## The Parameter Tau in Idzorek’s Version of the Black-Litterman Model

While on my sabbatical I spent some time working with Idzorek’s version [1] of the Black-Litterman asset allocation model.  I like Idzorek’s version because it gives an intuitive method for specifying one of the most complicated parts of the Black-Litterman model, the parameter $\Omega$.

Another interesting aspect of Idzorek’s version is that the parameter $\tau$ disappears from the combined expected return vector, the model’s primary output.  This is nice, as specifying $\tau$ is another of the model’s more complicated aspects.  Because of this, at least one author I know of concludes that $\tau$ is irrelevant in Idzorek’s version of Black-Litterman.

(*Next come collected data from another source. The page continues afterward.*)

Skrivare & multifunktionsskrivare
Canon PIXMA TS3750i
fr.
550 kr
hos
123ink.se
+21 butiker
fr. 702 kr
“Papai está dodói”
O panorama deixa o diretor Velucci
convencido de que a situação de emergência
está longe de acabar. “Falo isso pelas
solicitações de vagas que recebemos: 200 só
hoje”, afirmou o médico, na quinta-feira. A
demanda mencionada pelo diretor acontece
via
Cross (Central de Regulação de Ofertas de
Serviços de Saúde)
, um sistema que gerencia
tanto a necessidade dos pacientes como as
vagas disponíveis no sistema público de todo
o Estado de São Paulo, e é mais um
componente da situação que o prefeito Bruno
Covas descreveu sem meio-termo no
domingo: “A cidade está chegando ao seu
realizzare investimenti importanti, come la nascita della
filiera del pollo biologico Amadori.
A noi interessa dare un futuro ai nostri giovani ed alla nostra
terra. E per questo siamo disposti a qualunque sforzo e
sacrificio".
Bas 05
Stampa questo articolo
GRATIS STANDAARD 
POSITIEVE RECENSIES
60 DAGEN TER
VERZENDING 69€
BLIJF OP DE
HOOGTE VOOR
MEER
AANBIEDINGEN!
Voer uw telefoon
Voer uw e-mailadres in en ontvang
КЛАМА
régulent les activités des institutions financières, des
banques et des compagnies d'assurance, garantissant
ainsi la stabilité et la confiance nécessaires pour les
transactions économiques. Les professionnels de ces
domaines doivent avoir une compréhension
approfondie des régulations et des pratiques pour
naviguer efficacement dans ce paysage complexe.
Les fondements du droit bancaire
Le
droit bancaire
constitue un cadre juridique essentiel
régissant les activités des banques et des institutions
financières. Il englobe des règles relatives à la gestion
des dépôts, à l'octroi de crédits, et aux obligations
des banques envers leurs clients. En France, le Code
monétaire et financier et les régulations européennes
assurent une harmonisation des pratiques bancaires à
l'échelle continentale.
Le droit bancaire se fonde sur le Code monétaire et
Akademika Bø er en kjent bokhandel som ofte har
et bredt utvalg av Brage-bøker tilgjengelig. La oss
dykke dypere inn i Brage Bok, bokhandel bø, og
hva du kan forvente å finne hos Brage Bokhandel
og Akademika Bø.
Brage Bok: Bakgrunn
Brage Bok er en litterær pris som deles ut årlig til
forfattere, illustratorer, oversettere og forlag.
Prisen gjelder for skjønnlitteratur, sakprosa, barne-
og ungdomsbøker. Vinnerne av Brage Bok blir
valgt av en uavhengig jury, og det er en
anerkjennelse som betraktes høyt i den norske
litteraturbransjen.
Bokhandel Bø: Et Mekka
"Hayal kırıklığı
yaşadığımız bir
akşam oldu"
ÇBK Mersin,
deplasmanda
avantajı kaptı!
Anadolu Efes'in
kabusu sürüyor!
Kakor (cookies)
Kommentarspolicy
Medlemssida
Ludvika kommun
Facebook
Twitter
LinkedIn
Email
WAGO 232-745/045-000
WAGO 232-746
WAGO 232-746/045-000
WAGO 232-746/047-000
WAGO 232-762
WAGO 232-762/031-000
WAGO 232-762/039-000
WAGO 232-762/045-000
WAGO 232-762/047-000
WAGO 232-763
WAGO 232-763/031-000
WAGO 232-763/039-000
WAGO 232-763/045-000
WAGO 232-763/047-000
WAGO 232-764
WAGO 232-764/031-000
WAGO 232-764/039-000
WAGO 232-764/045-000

However, it turns out that $\tau$ is not irrelevant to Idzorek’s version of Black-Litterman.  I discovered this while trying to understand how the posterior covariance matrix works in Idzorek’s version.  While $\tau$ does disappear from the combined expected return vector, it remains in the formula for the posterior covariance matrix.

(As an aside, Idzorek never explicitly discusses the posterior covariance matrix, other than to cite its formula derived in Satchell and Scowcroft [3].  Instead, his focus is on the combined expected return vector.)

Here’s the derivation.

If R denotes the excess return on the market, the Black-Litterman model assumes

$\displaystyle R \sim N(\mu, \Sigma).$

The original version of Black-Litterman also takes $\mu$ to be a random variable having the following distribution:

$\displaystyle \mu \sim N(\pi, \tau \Sigma).$

The parameter $\pi$ is the implied excess return vector from the capital asset pricing model.  The distribution of $\mu$ given here is taken to be a Bayesian prior.

As shown in Meucci [2], the views, together with the assumed distribution of $\pi$, produce the following posterior distribution for R:

$\displaystyle R|v; \Omega \sim N(\mu_{BL}, \Sigma_{BL}),$

where

$\displaystyle \mu_{BL} = \pi + (\tau \Sigma) P^T (P (\tau \Sigma) P^T + \Omega)^{-1}(v - P \pi),$

$\displaystyle \Sigma_{BL} = \Sigma + \left(I - (\tau \Sigma) P^T (P (\tau \Sigma) P^T + \Omega)^{-1} P \right) (\tau \Sigma),$

v is the vector of view returns, and P is the “pick” matrix specifying which views are applied to which assets.

Following Idzorek’s approach of estimating $\Omega' = \Omega/\tau$ rather than $\Omega$ and $\tau$ separately, the equation for $\mu_{BL}$ becomes

$\displaystyle \mu_{BL} = \pi + (\tau \Sigma) P^T \left(P (\tau \Sigma) P^T + \tau \frac{\Omega}{\tau} \right)^{-1} (v - P \pi) \\ = \pi + (\tau \Sigma) P^T \tau^{-1} \left(P \Sigma P^T + \frac{\Omega}{\tau} \right)^{-1} (v - P \pi) \\ = \pi + \Sigma P^T (P \Sigma P^T + \Omega')^{-1} (v - P \pi).$

As we can see, estimating $\Omega'$ rather than $\Omega$ means that $\tau$ is eliminated from the formula for the combined expected return vector.

However, the same calibration does not result in the removal of $\tau$ from the formula for the posterior covariance matrix $\Sigma_{BL}$.  Instead, the equation for $\Sigma_{BL}$ becomes

$\displaystyle \Sigma_{BL} = \Sigma + \left(I - (\tau \Sigma) P^T \left( P (\tau \Sigma) P^T + \tau \frac{\Omega}{\tau} \right)^{-1} P \right) (\tau \Sigma) \\ = \Sigma + \left(I - (\tau \Sigma) P^T \tau^{-1} \left(P \Sigma P^T + \frac{\Omega}{\tau} \right)^{-1} P \right) (\tau \Sigma) \\ = \Sigma + \left(I - \Sigma P^T (P \Sigma P^T + \Omega')^{-1} P \right) (\tau \Sigma).$

This shows that only some of the factors of $\tau$ in the expression for $\Sigma_{BL}$ are eliminated by choosing to estimate $\Omega'$ rather than $\Omega$.  The parameter $\tau$ remains in the formula for the posterior covariance matrix $\Sigma_{BL}$.

References

1. Thomas Idzorek, “A Step-by-Step Guide to the Black-Litterman Model: Incorporating User-Specified Confidence Levels,” Working paper, Zephyr Associates, 2004.
2. Attilio Meucci, “The Black-Litterman Approach: Original Model and Extensions,” in The Encyclopedia of Quantitative Finance, Wiley, 2010.
3. Stephen Satchell and Alan Scowcroft, “A Demystification of the Black-Litterman Model: Managing Quantitative and Traditional Portfolio Construction,” Journal of Asset Management, September 2000, pp. 138–150.